By every measure, Kubernetes is dominating the container orchestration market. Our latest State of Kubernetes and Container Security report found that 87 percent of organizations are managing some portion of their container workloads using Kubernetes.
The same survey shows that 94 percent of organizations have experienced a serious security issue in the last 12 months in their container environment, with 69 percent having detected misconfigurations, 27 percent experiencing runtime security incidents, and 24 percent discovering significant vulnerabilities to remediate.
Loosely speaking, each of these security issues corresponds to a container lifecycle phase. You should remediate known vulnerabilities during the build phase, misconfigurations during the build/deploy phase, and respond to threats at runtime.
In this article, we will explore some of the security risks and challenges you’re likely to encounter when using Kubernetes, especially in production and at scale. We will also provide a list of best practices and practical recommendations to help you secure cloud-native infrastructure and applications. (Jump to that section.)
Although containers enable greater speed, portability, and the ability to take advantage of microservices architectures, they can also create security blind spots and increase your attack surface. As more containers are deployed, maintaining adequate visibility into your cloud-native infrastructure components becomes more difficult.
The distributed nature of containerized applications makes it difficult to quickly investigate which containers might have vulnerabilities, may be misconfigured, or pose the greatest risks to your organization.
Organizations need strong governance policies regarding how images are built and stored in trusted image registries.
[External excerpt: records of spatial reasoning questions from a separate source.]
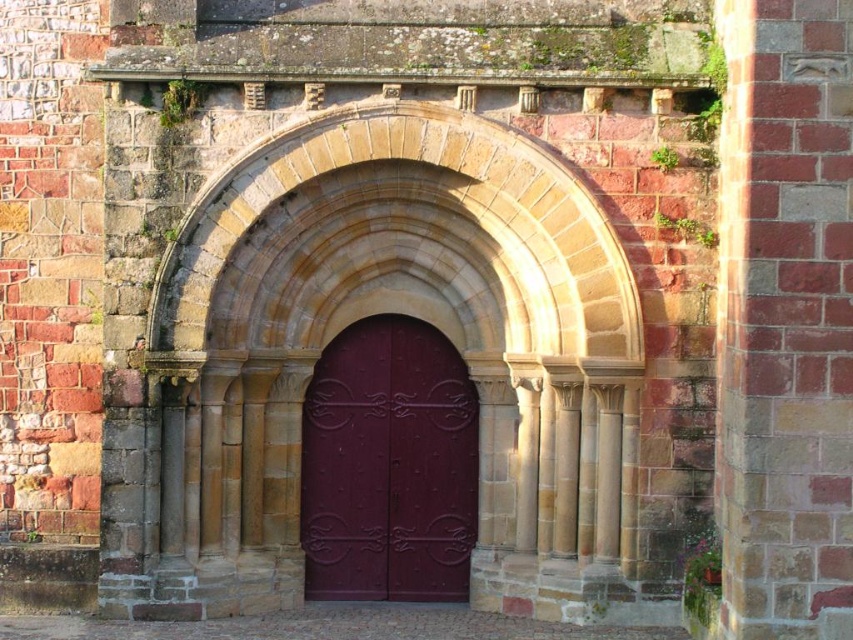
Question: Is stone archway at center closer to camera compared to glossy metal door at center?

Choices:
 (A) no
 (B) yes

Answer: (B)

Question: Which point is closer to the camera taking this photo?

Choices:
 (A) (257, 282)
 (B) (403, 480)

Answer: (A)

Question: Does stone archway at center have a lesser width compared to glossy metal door at center?

Choices:
 (A) yes
 (B) no

Answer: (A)

Question: Is stone archway at center thinner than glossy metal door at center?

Choices:
 (A) yes
 (B) no

Answer: (A)

Question: Which point is farther to the camera?

Choices:
 (A) (415, 230)
 (B) (334, 397)

Answer: (B)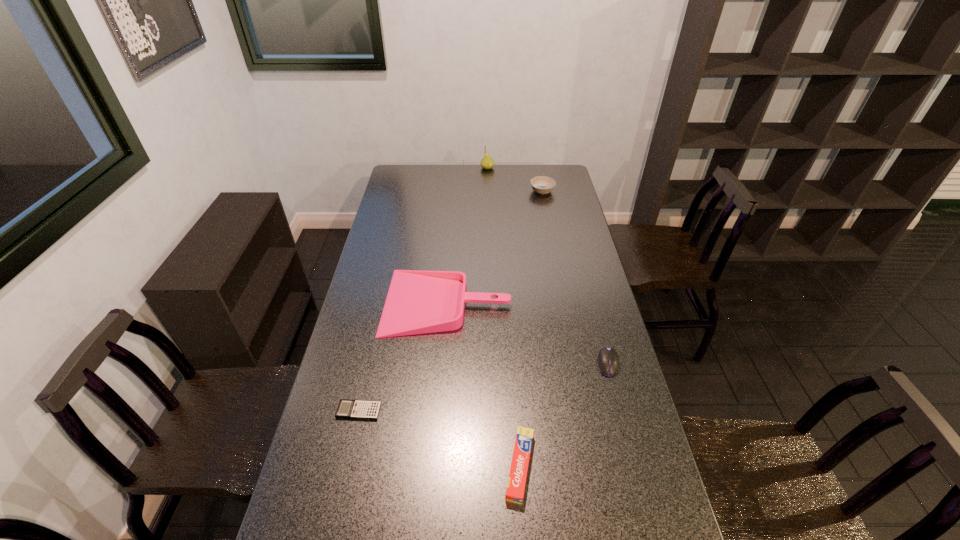
At what (x,y) coordinates should I click in order to perform the action: click on vacant space that satisfies the following two spatial constraints: 1. on the handle side of the rightmost object; 2. on the left side of the dustpan. Please return your answer as a coordinate pair (x, y). Looking at the image, I should click on (443, 363).

I want to click on free space that satisfies the following two spatial constraints: 1. on the back side of the shortest object; 2. on the right side of the pear, so click(x=414, y=168).

Identify the location of vacant space that satisfies the following two spatial constraints: 1. on the handle side of the toothpaste; 2. on the left side of the fourth nearest object. (434, 467).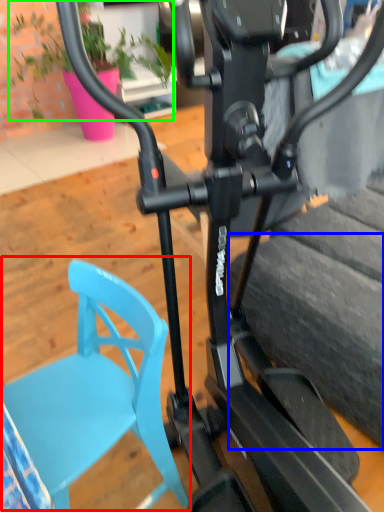
Question: Which object is the closest to the swivel chair (highlighted by a red box)? Choose among these: tire (highlighted by a blue box) or plant (highlighted by a green box).

Choices:
 (A) tire
 (B) plant

Answer: (A)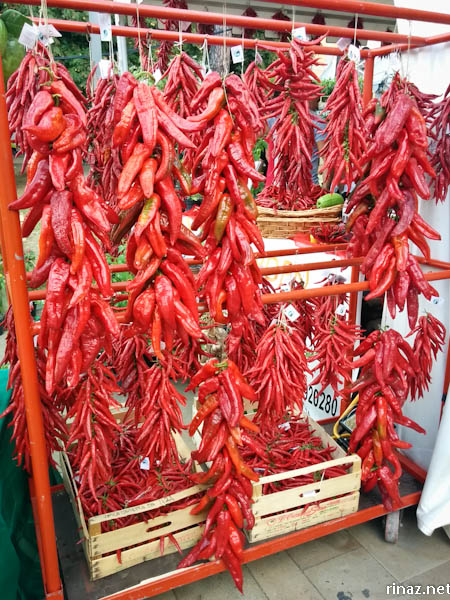
Find the location of `floor`. floor is located at coordinates (320, 581).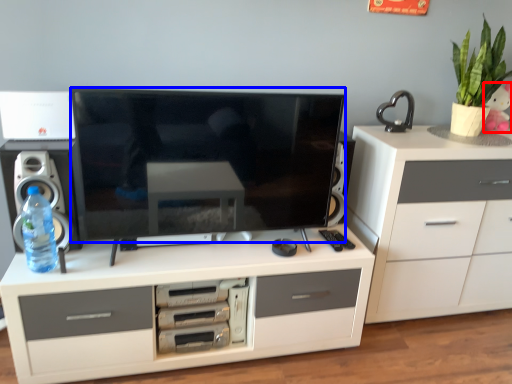
Question: Which point is closer to the camera, toy (highlighted by a red box) or television (highlighted by a blue box)?

Choices:
 (A) toy
 (B) television

Answer: (B)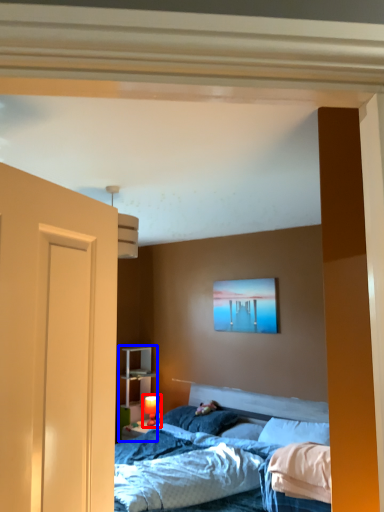
Question: Which object appears closest to the camera in this image, table lamp (highlighted by a red box) or dresser (highlighted by a blue box)?

Choices:
 (A) table lamp
 (B) dresser

Answer: (A)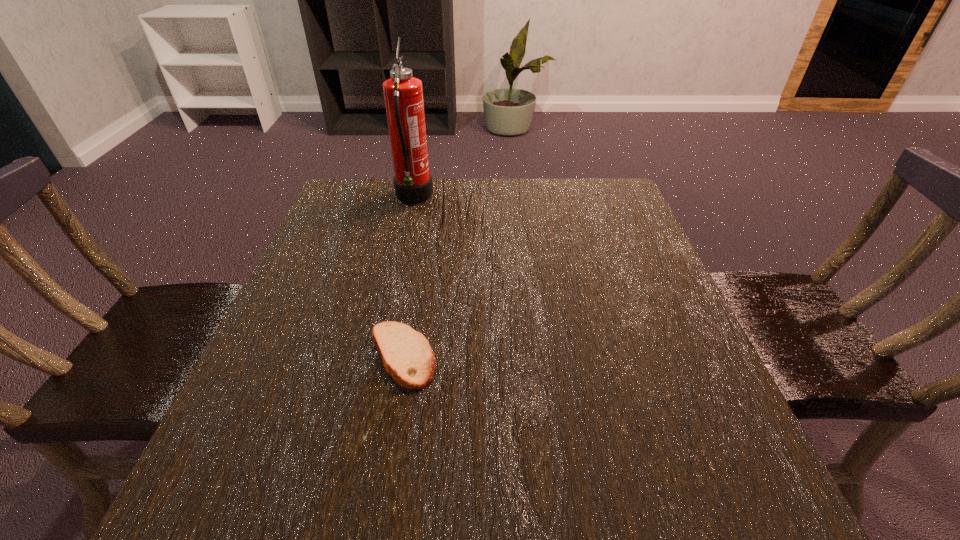
The height and width of the screenshot is (540, 960). In the image, there is a desktop. Identify the location of blank space at the near edge. (596, 517).

At what (x,y) coordinates should I click in order to perform the action: click on vacant area at the left edge of the desktop. Please return your answer as a coordinate pair (x, y). The height and width of the screenshot is (540, 960). Looking at the image, I should click on (349, 275).

In order to click on vacant space at the right edge in this screenshot , I will do `click(699, 388)`.

Where is `free space that satisfies the following two spatial constraints: 1. on the front-facing side of the fire extinguisher; 2. on the left side of the nearer object`? free space that satisfies the following two spatial constraints: 1. on the front-facing side of the fire extinguisher; 2. on the left side of the nearer object is located at coordinates (379, 356).

Where is `vacant space that satisfies the following two spatial constraints: 1. on the back side of the pita bread; 2. on the front-facing side of the farther object`? vacant space that satisfies the following two spatial constraints: 1. on the back side of the pita bread; 2. on the front-facing side of the farther object is located at coordinates (429, 198).

Locate an element on the screen. The width and height of the screenshot is (960, 540). free spot that satisfies the following two spatial constraints: 1. on the front-facing side of the taller object; 2. on the right side of the pita bread is located at coordinates (379, 356).

At what (x,y) coordinates should I click in order to perform the action: click on free space that satisfies the following two spatial constraints: 1. on the front-facing side of the farther object; 2. on the back side of the pita bread. Please return your answer as a coordinate pair (x, y). Looking at the image, I should click on (379, 356).

At what (x,y) coordinates should I click in order to perform the action: click on vacant region that satisfies the following two spatial constraints: 1. on the front-facing side of the shorter object; 2. on the left side of the farther object. Please return your answer as a coordinate pair (x, y). Image resolution: width=960 pixels, height=540 pixels. Looking at the image, I should click on (379, 356).

Locate an element on the screen. The width and height of the screenshot is (960, 540). vacant point that satisfies the following two spatial constraints: 1. on the front-facing side of the nearer object; 2. on the left side of the taller object is located at coordinates (x=379, y=356).

Image resolution: width=960 pixels, height=540 pixels. Identify the location of vacant area that satisfies the following two spatial constraints: 1. on the front-facing side of the pita bread; 2. on the left side of the taller object. (379, 356).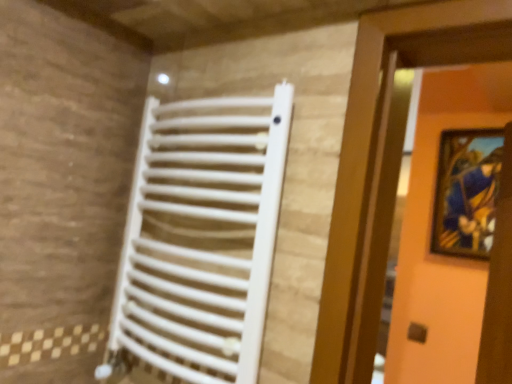
What do you see at coordinates (201, 238) in the screenshot? This screenshot has height=384, width=512. I see `white matte radiator at center` at bounding box center [201, 238].

At what (x,y) coordinates should I click in order to perform the action: click on white matte radiator at center. Please return your answer as a coordinate pair (x, y). This screenshot has width=512, height=384. Looking at the image, I should click on (201, 238).

What do you see at coordinates (467, 192) in the screenshot? The width and height of the screenshot is (512, 384). I see `matte wooden picture frame at upper right` at bounding box center [467, 192].

I want to click on matte wooden picture frame at upper right, so click(467, 192).

In order to face matte wooden picture frame at upper right, should I rotate leftwards or rightwards?

Turn right approximately 26.780 degrees to face it.

You are a GUI agent. You are given a task and a screenshot of the screen. Output one action in this format:
    pyautogui.click(x=<x>, y=<y>)
    Task: Click on the white matte radiator at center
    
    Given the screenshot: What is the action you would take?
    pyautogui.click(x=201, y=238)

Is white matte radiator at center at the left side of matte wooden picture frame at upper right?

Yes, white matte radiator at center is to the left of matte wooden picture frame at upper right.

Which is in front, white matte radiator at center or matte wooden picture frame at upper right?

white matte radiator at center is closer to the camera.

Considering the points (260, 241) and (433, 246), which point is in front, point (260, 241) or point (433, 246)?

The point (260, 241) is more forward.

From the image's perspective, would you say white matte radiator at center is shown under matte wooden picture frame at upper right?

Correct, white matte radiator at center appears lower than matte wooden picture frame at upper right in the image.

In the scene shown: From a real-world perspective, is white matte radiator at center located higher than matte wooden picture frame at upper right?

No, from a real-world perspective, white matte radiator at center is not above matte wooden picture frame at upper right.

Considering the relative sizes of white matte radiator at center and matte wooden picture frame at upper right in the image provided, is white matte radiator at center wider than matte wooden picture frame at upper right?

Yes.

Based on the photo, in terms of height, does white matte radiator at center look taller or shorter compared to matte wooden picture frame at upper right?

white matte radiator at center is taller than matte wooden picture frame at upper right.

Considering the relative sizes of white matte radiator at center and matte wooden picture frame at upper right in the image provided, is white matte radiator at center smaller than matte wooden picture frame at upper right?

No.

Would you say white matte radiator at center is outside matte wooden picture frame at upper right?

white matte radiator at center is positioned outside matte wooden picture frame at upper right.

Is the surface of white matte radiator at center in direct contact with matte wooden picture frame at upper right?

No, white matte radiator at center is not next to matte wooden picture frame at upper right.

From the picture: Could you tell me if white matte radiator at center is facing matte wooden picture frame at upper right?

No, white matte radiator at center is not aimed at matte wooden picture frame at upper right.

Consider the image. What's the angular difference between white matte radiator at center and matte wooden picture frame at upper right's facing directions?

There is a 0.532-degree angle between the facing directions of white matte radiator at center and matte wooden picture frame at upper right.

Where is `picture frame behind the white matte radiator at center`? This screenshot has height=384, width=512. picture frame behind the white matte radiator at center is located at coordinates (467, 192).

Considering the positions of objects matte wooden picture frame at upper right and white matte radiator at center in the image provided, who is more to the right, matte wooden picture frame at upper right or white matte radiator at center?

matte wooden picture frame at upper right is more to the right.

Which object is closer to the camera, matte wooden picture frame at upper right or white matte radiator at center?

white matte radiator at center.

Which is behind, point (452, 134) or point (146, 155)?

Point (452, 134)

Consider the image. From the image's perspective, between matte wooden picture frame at upper right and white matte radiator at center, which one is located above?

From the image's view, matte wooden picture frame at upper right is above.

From a real-world perspective, relative to white matte radiator at center, is matte wooden picture frame at upper right vertically above or below?

In terms of real-world spatial position, matte wooden picture frame at upper right is above white matte radiator at center.

Considering the sizes of objects matte wooden picture frame at upper right and white matte radiator at center in the image provided, who is wider, matte wooden picture frame at upper right or white matte radiator at center?

white matte radiator at center.

Considering the sizes of matte wooden picture frame at upper right and white matte radiator at center in the image, is matte wooden picture frame at upper right taller or shorter than white matte radiator at center?

In the image, matte wooden picture frame at upper right appears to be shorter than white matte radiator at center.

Is matte wooden picture frame at upper right smaller than white matte radiator at center?

Yes, matte wooden picture frame at upper right is smaller than white matte radiator at center.

Which is correct: matte wooden picture frame at upper right is inside white matte radiator at center, or outside of it?

matte wooden picture frame at upper right cannot be found inside white matte radiator at center.

Are matte wooden picture frame at upper right and white matte radiator at center far apart?

matte wooden picture frame at upper right is far away from white matte radiator at center.

Is matte wooden picture frame at upper right facing away from white matte radiator at center?

matte wooden picture frame at upper right does not have its back to white matte radiator at center.

How many degrees apart are the facing directions of matte wooden picture frame at upper right and white matte radiator at center?

The facing directions of matte wooden picture frame at upper right and white matte radiator at center are 0.532 degrees apart.

What are the coordinates of `radiator below the matte wooden picture frame at upper right (from the image's perspective)` in the screenshot? It's located at (201, 238).

Where is `picture frame on the right of the white matte radiator at center`? The height and width of the screenshot is (384, 512). picture frame on the right of the white matte radiator at center is located at coordinates (467, 192).

Locate an element on the screen. This screenshot has height=384, width=512. picture frame positioned vertically above the white matte radiator at center (from a real-world perspective) is located at coordinates click(467, 192).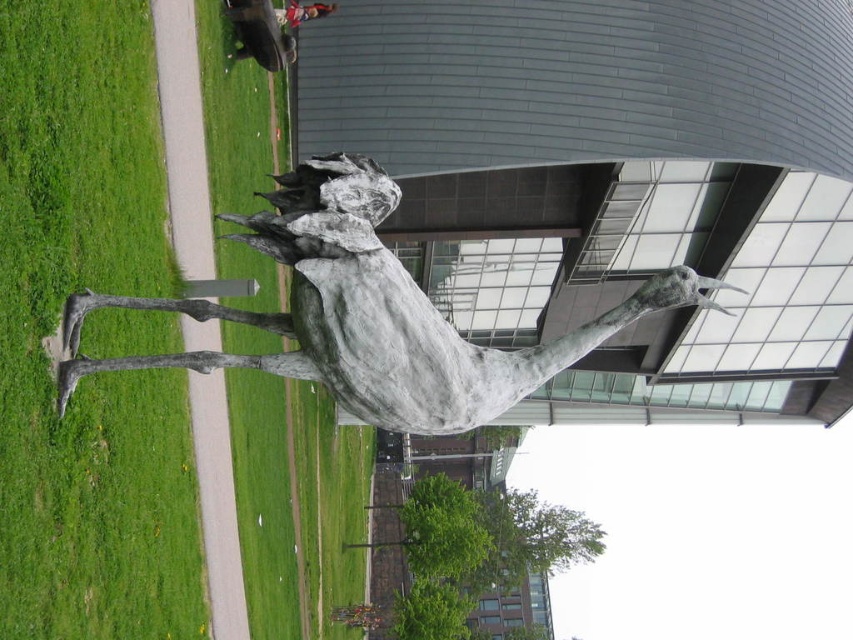
You are standing on the paved pathway and want to walk to the bronze horse at center. Which direction should you move relative to the green grass at left?

You should move to the right relative to the green grass at left because the bronze horse at center is to the right of the green grass at left.

You are a tourist standing in front of the modern building. You see the bronze horse at center and the red shirt at upper center. Which object is closer to your right side?

The bronze horse at center is to the right of the red shirt at upper center, so the bronze horse at center is closer to your right side.

What is the spatial relationship between the sculpture of a horse in mid leap and the green grass at left represented by point [57,323]?

The green grass at left represented by point [57,323] is located to the left of the sculpture of a horse in mid leap.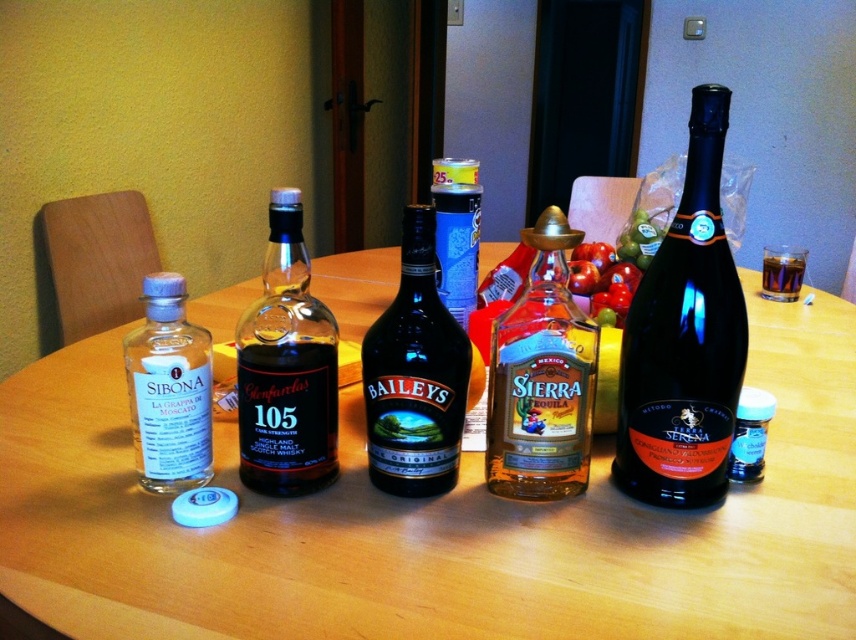
Question: Is blue glass bottle at right below dark brown liquid at center?

Choices:
 (A) no
 (B) yes

Answer: (B)

Question: Can you confirm if wooden table at center is positioned below blue glass bottle at right?

Choices:
 (A) yes
 (B) no

Answer: (B)

Question: Is blue glass bottle at right positioned before dark brown liquid at center?

Choices:
 (A) yes
 (B) no

Answer: (A)

Question: Which point is closer to the camera?

Choices:
 (A) (97, 497)
 (B) (189, 346)
 (C) (693, 237)
 (D) (738, 400)

Answer: (C)

Question: Among these objects, which one is farthest from the camera?

Choices:
 (A) translucent glass tequila at center
 (B) black glass champagne at right
 (C) black glass bottle at center

Answer: (C)

Question: Considering the real-world distances, which object is farthest from the translucent glass tequila at center?

Choices:
 (A) black glass champagne at right
 (B) dark brown liquid at center

Answer: (B)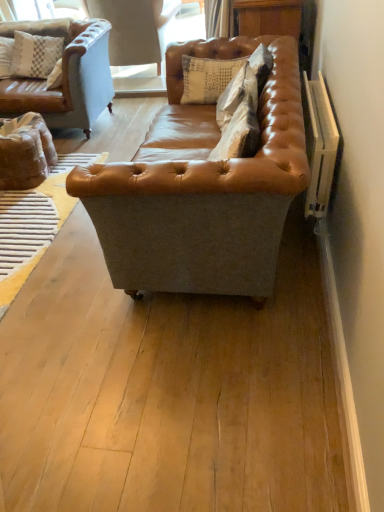
Question: Can you confirm if suede textured pillow at center, marked as the first pillow in a bottom-to-top arrangement, is smaller than saddle brown leather couch at center?

Choices:
 (A) yes
 (B) no

Answer: (A)

Question: Could you tell me if suede textured pillow at center, the second pillow viewed from the top, is turned towards saddle brown leather couch at center?

Choices:
 (A) yes
 (B) no

Answer: (A)

Question: From the image's perspective, is suede textured pillow at center, marked as the first pillow in a bottom-to-top arrangement, beneath saddle brown leather couch at center?

Choices:
 (A) no
 (B) yes

Answer: (A)

Question: Can you confirm if suede textured pillow at center, arranged as the second pillow when viewed from the back, is shorter than saddle brown leather couch at center?

Choices:
 (A) no
 (B) yes

Answer: (B)

Question: Does suede textured pillow at center, marked as the first pillow in a bottom-to-top arrangement, appear on the right side of saddle brown leather couch at center?

Choices:
 (A) no
 (B) yes

Answer: (B)

Question: In the image, is light blue leather swivel chair at upper left positioned in front of or behind saddle brown leather couch at center?

Choices:
 (A) front
 (B) behind

Answer: (B)

Question: Is light blue leather swivel chair at upper left to the left or to the right of saddle brown leather couch at center in the image?

Choices:
 (A) left
 (B) right

Answer: (A)

Question: Looking at the image, does light blue leather swivel chair at upper left seem bigger or smaller compared to saddle brown leather couch at center?

Choices:
 (A) small
 (B) big

Answer: (A)

Question: From the image's perspective, is light blue leather swivel chair at upper left above or below saddle brown leather couch at center?

Choices:
 (A) below
 (B) above

Answer: (B)

Question: Considering the positions of point (162, 211) and point (206, 70), is point (162, 211) closer or farther from the camera than point (206, 70)?

Choices:
 (A) farther
 (B) closer

Answer: (B)

Question: Looking at their shapes, would you say saddle brown leather couch at center is wider or thinner than leather/cushion at center, acting as the 1th pillow starting from the back?

Choices:
 (A) wide
 (B) thin

Answer: (A)

Question: Which is correct: saddle brown leather couch at center is inside leather/cushion at center, acting as the 1th pillow starting from the back, or outside of it?

Choices:
 (A) outside
 (B) inside

Answer: (A)

Question: Based on their sizes in the image, would you say saddle brown leather couch at center is bigger or smaller than leather/cushion at center, which is the second pillow in front-to-back order?

Choices:
 (A) big
 (B) small

Answer: (A)

Question: From a real-world perspective, relative to light blue leather swivel chair at upper left, is leather/cushion at center, which is the second pillow in front-to-back order, vertically above or below?

Choices:
 (A) below
 (B) above

Answer: (B)

Question: In terms of size, does leather/cushion at center, acting as the 1th pillow starting from the back, appear bigger or smaller than light blue leather swivel chair at upper left?

Choices:
 (A) big
 (B) small

Answer: (B)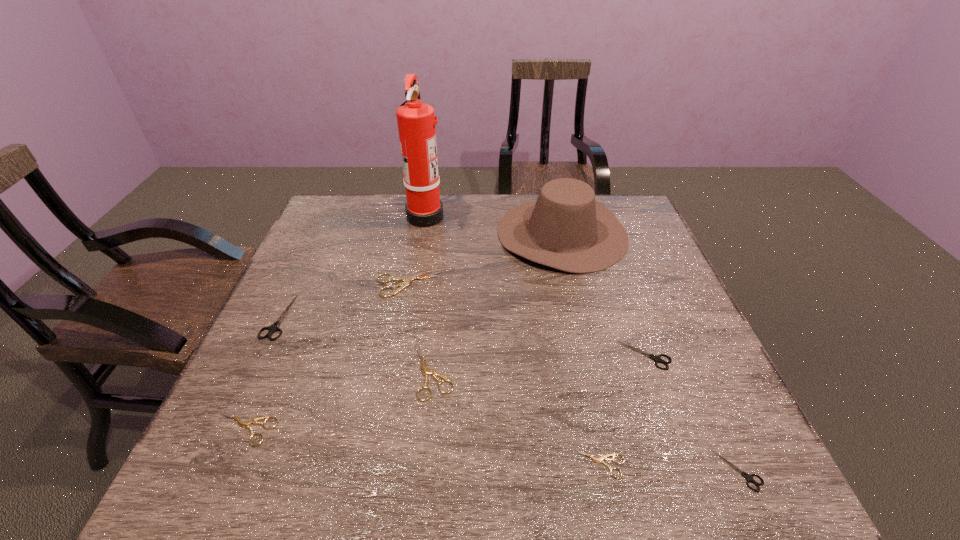
Find the location of a particular element. The width and height of the screenshot is (960, 540). vacant area that lies between the second black shears from right to left and the third smallest beige shears is located at coordinates (539, 363).

Identify the location of blank region between the red fire extinguisher and the rightmost shears. click(x=582, y=343).

Identify the location of free spot between the third biggest beige shears and the rightmost shears. The width and height of the screenshot is (960, 540). (492, 449).

You are a GUI agent. You are given a task and a screenshot of the screen. Output one action in this format:
    pyautogui.click(x=<x>, y=<y>)
    Task: Click on the free spot between the shortest shears and the fire extinguisher
    The height and width of the screenshot is (540, 960).
    Given the screenshot: What is the action you would take?
    pyautogui.click(x=513, y=340)

The image size is (960, 540). What are the coordinates of `vacant space in between the biggest black shears and the tallest object` in the screenshot? It's located at (351, 266).

Identify the location of object identified as the sixth closest to the third shears from right to left. Image resolution: width=960 pixels, height=540 pixels. (244, 424).

Locate an element on the screen. object that is the seventh closest to the leftmost black shears is located at coordinates (657, 358).

This screenshot has height=540, width=960. What are the coordinates of `shears that is the fourth nearest to the biggest black shears` in the screenshot? It's located at (599, 460).

This screenshot has width=960, height=540. What are the coordinates of `the closest shears relative to the brown cowboy hat` in the screenshot? It's located at (407, 280).

At what (x,y) coordinates should I click in order to perform the action: click on black shears object that ranks as the closest to the smallest black shears. Please return your answer as a coordinate pair (x, y). Looking at the image, I should click on [x=657, y=358].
You must ensure that container images are built using secure and approved base images that are regularly scanned and ensure that only images from image registries on allow lists are used to launch containers in your Kubernetes environment.
Containers and pods will need to talk to each other within deployments as well as to other internal and external endpoints to properly function. If a container is breached, the ability for a malicious actor to move laterally within the environment is directly related to how broadly that container can communicate with other containers and pods.
In a sprawling container environment, implementing network segmentation can be prohibitively difficult given the complexity of configuring such policies manually.
In keeping with DevOps principles, Kubernetes is designed to speed application deployment and simplify management and operations. Kubernetes offers a rich set of controls that can be used to effectively secure clusters and their applications.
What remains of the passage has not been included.